Dataitem kinds

At the moment, we support the following kinds:

table: represents a table

For each different kind, the Dataitem object has its own subclass with different spec and status attributes.

Table

The table kind indicates that the dataitem is a generic table. It's usefull if you intend to manipulate the dataitem as a dataframe, in fact it has some methods to do so. The default dataframe framework we use to represent a table as dataframe is pandas.

Table spec parameters

Parameter	Type	Description	Default
`path`	str	Path of the dataitem, can be a local path or a remote path, a single filepath or a directory/partition.	required
`schema`	TableSchema	Frictionless table schema	`None`

Table methods

The table kind has the following additional methods:

`as_df`

Read dataitem file (csv or parquet) as a DataFrame from spec.path. It's possible to pass additional arguments to the this function. These keyword arguments will be passed to the DataFrame reader function such as pandas's read_csv or read_parquet.

Parameters:

Name	Type	Description	Default
`file_format`	`str`	Format of the file to read. By default, it will be inferred from the extension of the file.	`None`
`engine`	`str`	Dataframe framework, by default pandas.	`'pandas'`
`**kwargs`	`dict`	Keyword arguments passed to the read_df function.	`{}`

Returns:

Type	Description
`Any`	DataFrame.

**Problem to work on:** Reproduce word for word the portion of the Dataitem kinds documentation that opens with the words "At the moment, we" and closes with "dataframe is pandas.".

[Stored data entries]
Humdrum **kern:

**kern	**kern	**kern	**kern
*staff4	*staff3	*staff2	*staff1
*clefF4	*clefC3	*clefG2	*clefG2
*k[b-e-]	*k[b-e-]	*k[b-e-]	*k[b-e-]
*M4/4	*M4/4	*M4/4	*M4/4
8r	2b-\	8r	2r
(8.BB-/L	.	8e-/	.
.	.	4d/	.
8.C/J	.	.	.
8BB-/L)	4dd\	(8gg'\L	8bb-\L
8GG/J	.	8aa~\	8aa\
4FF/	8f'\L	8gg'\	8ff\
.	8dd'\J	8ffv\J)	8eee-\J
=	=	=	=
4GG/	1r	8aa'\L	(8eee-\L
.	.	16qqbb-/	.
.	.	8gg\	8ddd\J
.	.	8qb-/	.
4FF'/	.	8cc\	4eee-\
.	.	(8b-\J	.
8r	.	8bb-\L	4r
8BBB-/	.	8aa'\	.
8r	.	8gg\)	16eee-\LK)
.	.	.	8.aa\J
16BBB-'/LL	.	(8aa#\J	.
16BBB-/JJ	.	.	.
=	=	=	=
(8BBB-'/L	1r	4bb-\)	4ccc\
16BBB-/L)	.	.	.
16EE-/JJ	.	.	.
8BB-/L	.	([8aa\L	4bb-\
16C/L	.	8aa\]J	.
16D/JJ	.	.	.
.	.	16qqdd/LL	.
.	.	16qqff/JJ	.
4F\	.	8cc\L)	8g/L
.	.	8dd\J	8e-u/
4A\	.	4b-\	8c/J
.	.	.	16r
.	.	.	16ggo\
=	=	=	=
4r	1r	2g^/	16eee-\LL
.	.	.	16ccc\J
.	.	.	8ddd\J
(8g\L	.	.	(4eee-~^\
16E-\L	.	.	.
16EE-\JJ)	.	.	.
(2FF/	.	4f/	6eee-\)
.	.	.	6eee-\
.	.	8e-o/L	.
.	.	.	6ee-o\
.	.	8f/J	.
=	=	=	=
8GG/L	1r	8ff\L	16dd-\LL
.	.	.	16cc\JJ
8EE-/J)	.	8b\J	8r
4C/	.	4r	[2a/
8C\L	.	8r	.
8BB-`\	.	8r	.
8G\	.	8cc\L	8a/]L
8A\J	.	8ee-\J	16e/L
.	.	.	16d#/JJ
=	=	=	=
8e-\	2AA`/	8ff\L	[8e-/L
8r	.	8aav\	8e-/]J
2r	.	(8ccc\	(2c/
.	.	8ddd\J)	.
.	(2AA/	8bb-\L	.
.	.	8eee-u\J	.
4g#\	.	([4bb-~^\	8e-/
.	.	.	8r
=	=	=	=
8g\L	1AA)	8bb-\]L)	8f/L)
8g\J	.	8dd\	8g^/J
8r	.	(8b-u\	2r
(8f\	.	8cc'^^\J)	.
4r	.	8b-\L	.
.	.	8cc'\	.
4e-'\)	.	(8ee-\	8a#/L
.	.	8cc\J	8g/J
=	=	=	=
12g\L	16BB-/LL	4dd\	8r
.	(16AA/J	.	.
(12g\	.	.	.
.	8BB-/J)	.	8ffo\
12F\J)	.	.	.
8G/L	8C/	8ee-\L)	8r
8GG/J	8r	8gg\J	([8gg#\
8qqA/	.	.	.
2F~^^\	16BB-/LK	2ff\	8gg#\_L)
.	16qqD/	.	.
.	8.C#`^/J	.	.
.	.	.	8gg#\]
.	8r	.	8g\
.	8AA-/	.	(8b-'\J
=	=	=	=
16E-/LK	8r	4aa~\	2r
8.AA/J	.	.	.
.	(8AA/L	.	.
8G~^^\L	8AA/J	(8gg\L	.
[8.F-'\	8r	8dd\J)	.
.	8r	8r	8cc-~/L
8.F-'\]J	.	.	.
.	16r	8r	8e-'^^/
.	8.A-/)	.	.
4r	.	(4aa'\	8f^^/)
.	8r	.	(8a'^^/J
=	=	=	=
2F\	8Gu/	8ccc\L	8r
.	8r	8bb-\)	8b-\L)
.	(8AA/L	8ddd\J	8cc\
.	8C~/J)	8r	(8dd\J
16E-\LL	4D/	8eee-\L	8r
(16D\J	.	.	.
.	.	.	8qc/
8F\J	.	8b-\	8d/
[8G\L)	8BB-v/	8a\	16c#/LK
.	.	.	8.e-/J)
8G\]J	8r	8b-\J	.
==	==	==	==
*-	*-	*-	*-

**Output for this exercise:**
At the moment, we support the following kinds:

table: represents a table

For each different kind, the Dataitem object has its own subclass with different spec and status attributes.

Table

The table kind indicates that the dataitem is a generic table. It's usefull if you intend to manipulate the dataitem as a dataframe, in fact it has some methods to do so. The default dataframe framework we use to represent a table as dataframe is pandas.